Even with the horrible history of the marriage, and the revelations that finally made that history make sense, I have been stupid enough to be swayed by him, almost to the point of considering reconcilliation. The only thing that has kept me from capitulating to him is the TRUTH! I have held my ground that he has to come completely clean with me first, before I would even consider reconciling. You see, I know for certain things he is still lying to me about — some things he does not know I know, and I have been holding out for him to voluntarily tell me those things as proof to me of his sincerity. The problem is, is that he has so much more to hide than I even know so he doesn’t know which ones to tell.
There also happens to be loads of things he denies for which there is massive circumstanial evidence. How is it that every one of these things just happened to happen as he claims? The STD just appeared out of the blue, his work hard drive just happened to crash and disappear for good within hours of the home computer being taken to the computer forensics man, etc., etc.
As to the TRUTH keeping me free from him, it has not been easy to hold onto. I’ve had to do it on the basis of pure reason alone as my emotions were not usually with me in this.
I have more to say, probably never got to the original thought but am exhausted, and this is so disjointed as it is.
I’ve never posted before, but have found tremendous help here. Thank you all.
nomore: Wow, 33 years, and it just sounds like you have been through everything!! I am glad you are here! Welcome! I too have found tremendous help here. You seem to be standing strong! You need to do the right thing for yourself this time. Emotions are tricky, aren’t they? Keep posting and work yours out here with us!
nomore_discomBobulat-glad you posted. Sorry you have to be, but glad you’re here. Tell us your story, when you’re ready.
As has often been said: The TRUTH will set you free, but first it will piss you off!
I was lucky…. after 25 years I was already devalued and discarded, and the new idealized white knight had been acquired. No pity plays, no apologies…a quick divorce and only contact is about a daughter we share. Three years later, I feel nothing for the ex and have my life to live.
Stay strong. Stay here. You’ll make it.
Jim
Dear nomore_discombobulat,
Welcome to LF and glad you have found help here! Actually, you sound pretty sane for someone who has gone through soo much! LOL I’m even afraid to go back and read some of my earlier posts, because I KNOW when I wrote them I was NOT SANE! LOL
Hang on to that TRUTH, and I too know it is difficult to hang on to the TRUTH with them and others telling you that you are insane until someitmes I would start to believe I was insane, and damned near was!
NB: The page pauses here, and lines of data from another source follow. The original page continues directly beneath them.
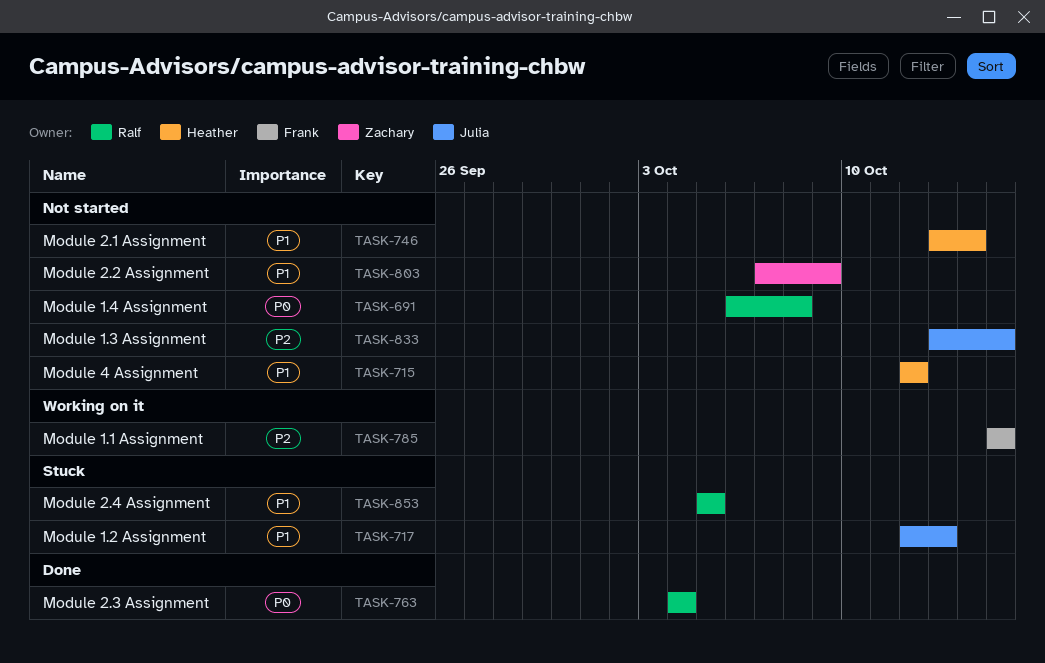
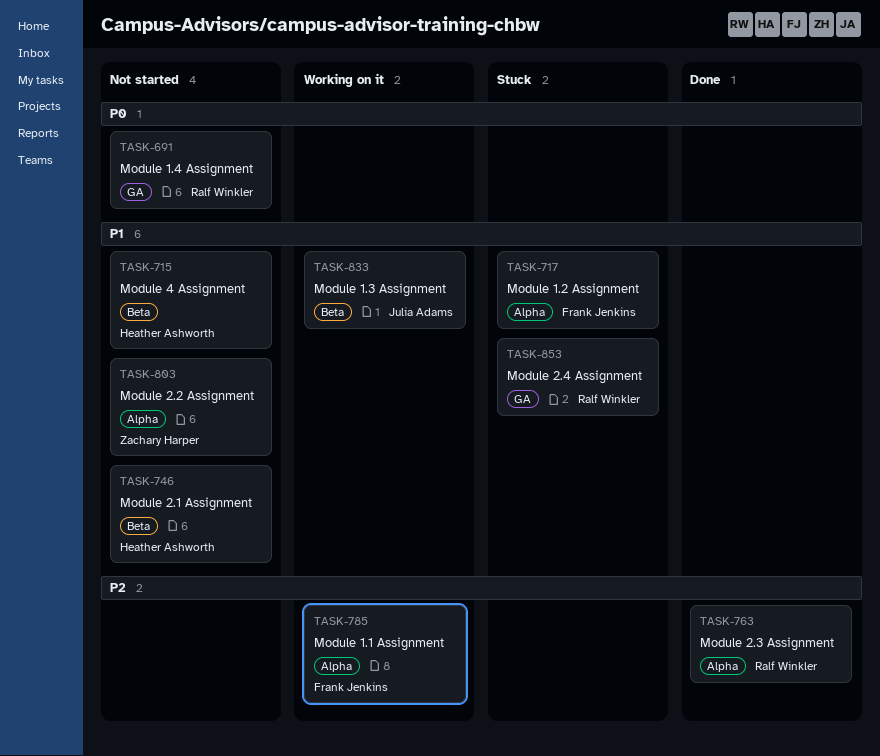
TASK-717, owner: Julia Adams -> Frank Jenkins
TASK-763, priority: P0 -> P2
TASK-833, status: Not started -> Working on it
TASK-833, priority: P2 -> P1

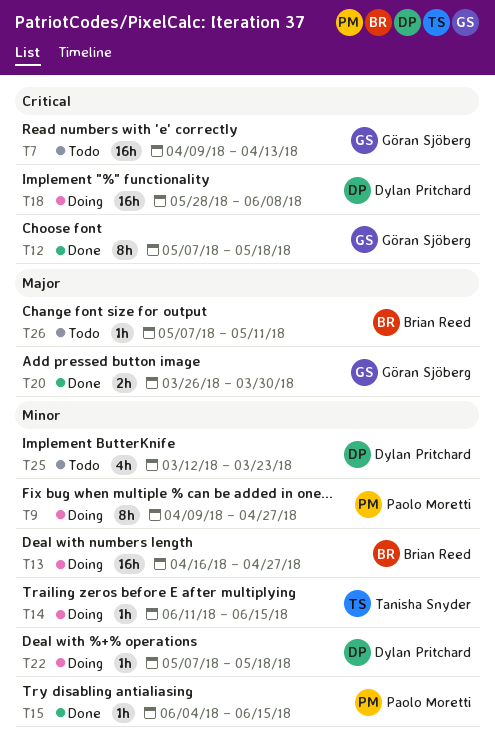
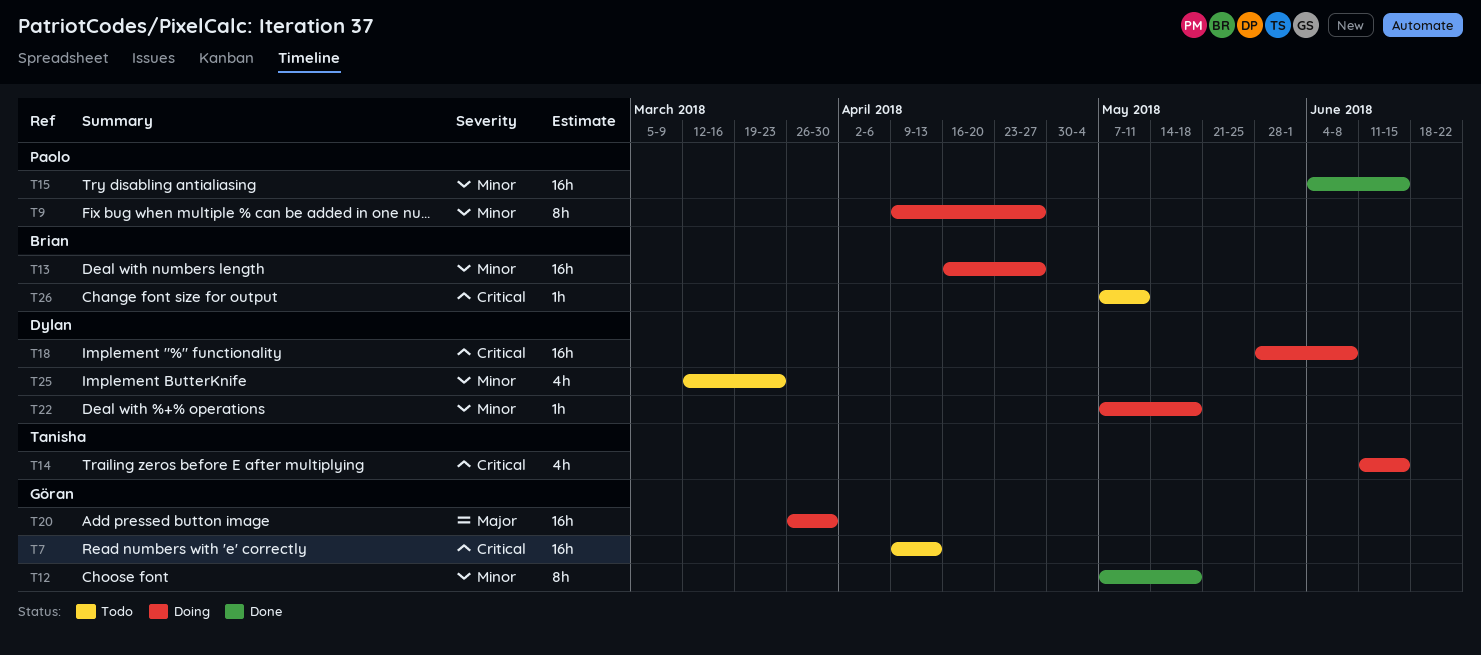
T12, priority: Critical -> Minor
T14, priority: Minor -> Critical
T14, estimate: 1h -> 4h
T15, estimate: 1h -> 16h
T20, status: Done -> Doing
T20, estimate: 2h -> 16h
T26, priority: Major -> Critical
Near, heck, I WAS INSANE!
Again, welcome to LF and glad you found this place, I can truly say that this place helped me to save what sanity I have left and has been a healing place to be.
At least you have one thing, your sanity, so hang on to it!!!! TOWANDA!!!! If you’ve been around I think you know what that means, but if not, let me know and I’ll explain it!!! ((((hugs)))) and my SINCERE prayers are with you, believe me there IS A GOD! And I believe that just as there is a God of Love, there is a Satan of evil, and your P seems to be in the enemy camp. (aren’t they all!) I am finally iin all this insanity learning that “God will not be mocked” so the war is not over yet!!! Keep faith!